(Exercise directions) Would you print the records below word for word, without the pictures?

(Entries provided)

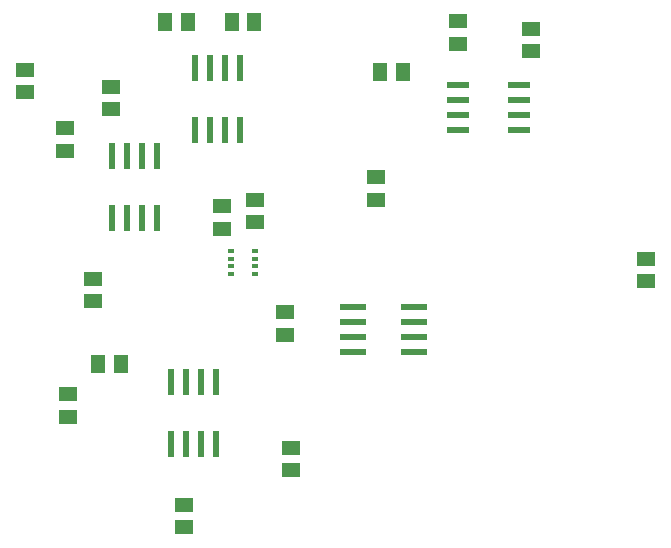
<source format=gtp>
G75*
%MOIN*%
%OFA0B0*%
%FSLAX25Y25*%
%IPPOS*%
%LPD*%
%AMOC8*
5,1,8,0,0,1.08239X$1,22.5*
%
%ADD10R,0.07500X0.02400*%
%ADD11R,0.05906X0.05118*%
%ADD12R,0.05118X0.05906*%
%ADD13R,0.02362X0.08661*%
%ADD14R,0.08661X0.02362*%
%ADD15R,0.01969X0.01378*%
D10*
X0236075Y0169800D03*
X0236075Y0174800D03*
X0236075Y0179800D03*
X0236075Y0184800D03*
X0256675Y0184800D03*
X0256675Y0179800D03*
X0256675Y0174800D03*
X0256675Y0169800D03*
D11*
X0106375Y0074135D03*
X0106375Y0081615D03*
X0114725Y0112585D03*
X0114725Y0120065D03*
X0157700Y0136835D03*
X0157700Y0144315D03*
X0168500Y0146365D03*
X0168500Y0138885D03*
X0178700Y0108965D03*
X0178700Y0101485D03*
X0180425Y0063665D03*
X0180425Y0056185D03*
X0144875Y0044740D03*
X0144875Y0037260D03*
X0209050Y0146460D03*
X0209050Y0153940D03*
X0260575Y0195885D03*
X0260575Y0203365D03*
X0236275Y0205890D03*
X0236275Y0198410D03*
X0299050Y0126665D03*
X0299050Y0119185D03*
X0120550Y0176685D03*
X0120550Y0184165D03*
X0105100Y0170265D03*
X0105100Y0162785D03*
X0091850Y0182335D03*
X0091850Y0189815D03*
D12*
X0138660Y0205625D03*
X0146140Y0205625D03*
X0160785Y0205600D03*
X0168265Y0205600D03*
X0210310Y0189000D03*
X0217790Y0189000D03*
X0123840Y0091750D03*
X0116360Y0091750D03*
D13*
X0140725Y0085611D03*
X0145725Y0085611D03*
X0150725Y0085611D03*
X0155725Y0085611D03*
X0155725Y0065139D03*
X0150725Y0065139D03*
X0145725Y0065139D03*
X0140725Y0065139D03*
X0135875Y0140514D03*
X0130875Y0140514D03*
X0125875Y0140514D03*
X0120875Y0140514D03*
X0120875Y0160986D03*
X0125875Y0160986D03*
X0130875Y0160986D03*
X0135875Y0160986D03*
X0148500Y0169764D03*
X0153500Y0169764D03*
X0158500Y0169764D03*
X0163500Y0169764D03*
X0163500Y0190236D03*
X0158500Y0190236D03*
X0153500Y0190236D03*
X0148500Y0190236D03*
D14*
X0201239Y0110750D03*
X0201239Y0105750D03*
X0201239Y0100750D03*
X0201239Y0095750D03*
X0221711Y0095750D03*
X0221711Y0100750D03*
X0221711Y0105750D03*
X0221711Y0110750D03*
D15*
X0168660Y0121686D03*
X0168660Y0124245D03*
X0168660Y0126805D03*
X0168660Y0129364D03*
X0160590Y0129364D03*
X0160590Y0126805D03*
X0160590Y0124245D03*
X0160590Y0121686D03*
M02*

</source>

(Solution to this exercise)
<source format=gtp>
G75*
%MOIN*%
%OFA0B0*%
%FSLAX25Y25*%
%IPPOS*%
%LPD*%
%AMOC8*
5,1,8,0,0,1.08239X$1,22.5*
%
%ADD10R,0.07500X0.02400*%
%ADD11R,0.05906X0.05118*%
%ADD12R,0.05118X0.05906*%
%ADD13R,0.02362X0.08661*%
%ADD14R,0.08661X0.02362*%
%ADD15R,0.01969X0.01378*%
D10*
X0236075Y0169800D03*
X0236075Y0174800D03*
X0236075Y0179800D03*
X0236075Y0184800D03*
X0256675Y0184800D03*
X0256675Y0179800D03*
X0256675Y0174800D03*
X0256675Y0169800D03*
D11*
X0106375Y0074135D03*
X0106375Y0081615D03*
X0114725Y0112585D03*
X0114725Y0120065D03*
X0157700Y0136835D03*
X0157700Y0144315D03*
X0168500Y0146365D03*
X0168500Y0138885D03*
X0178700Y0108965D03*
X0178700Y0101485D03*
X0180425Y0063665D03*
X0180425Y0056185D03*
X0144875Y0044740D03*
X0144875Y0037260D03*
X0209050Y0146460D03*
X0209050Y0153940D03*
X0260575Y0195885D03*
X0260575Y0203365D03*
X0236275Y0205890D03*
X0236275Y0198410D03*
X0299050Y0126665D03*
X0299050Y0119185D03*
X0120550Y0176685D03*
X0120550Y0184165D03*
X0105100Y0170265D03*
X0105100Y0162785D03*
X0091850Y0182335D03*
X0091850Y0189815D03*
D12*
X0138660Y0205625D03*
X0146140Y0205625D03*
X0160785Y0205600D03*
X0168265Y0205600D03*
X0210310Y0189000D03*
X0217790Y0189000D03*
X0123840Y0091750D03*
X0116360Y0091750D03*
D13*
X0140725Y0085611D03*
X0145725Y0085611D03*
X0150725Y0085611D03*
X0155725Y0085611D03*
X0155725Y0065139D03*
X0150725Y0065139D03*
X0145725Y0065139D03*
X0140725Y0065139D03*
X0135875Y0140514D03*
X0130875Y0140514D03*
X0125875Y0140514D03*
X0120875Y0140514D03*
X0120875Y0160986D03*
X0125875Y0160986D03*
X0130875Y0160986D03*
X0135875Y0160986D03*
X0148500Y0169764D03*
X0153500Y0169764D03*
X0158500Y0169764D03*
X0163500Y0169764D03*
X0163500Y0190236D03*
X0158500Y0190236D03*
X0153500Y0190236D03*
X0148500Y0190236D03*
D14*
X0201239Y0110750D03*
X0201239Y0105750D03*
X0201239Y0100750D03*
X0201239Y0095750D03*
X0221711Y0095750D03*
X0221711Y0100750D03*
X0221711Y0105750D03*
X0221711Y0110750D03*
D15*
X0168660Y0121686D03*
X0168660Y0124245D03*
X0168660Y0126805D03*
X0168660Y0129364D03*
X0160590Y0129364D03*
X0160590Y0126805D03*
X0160590Y0124245D03*
X0160590Y0121686D03*
M02*

</source>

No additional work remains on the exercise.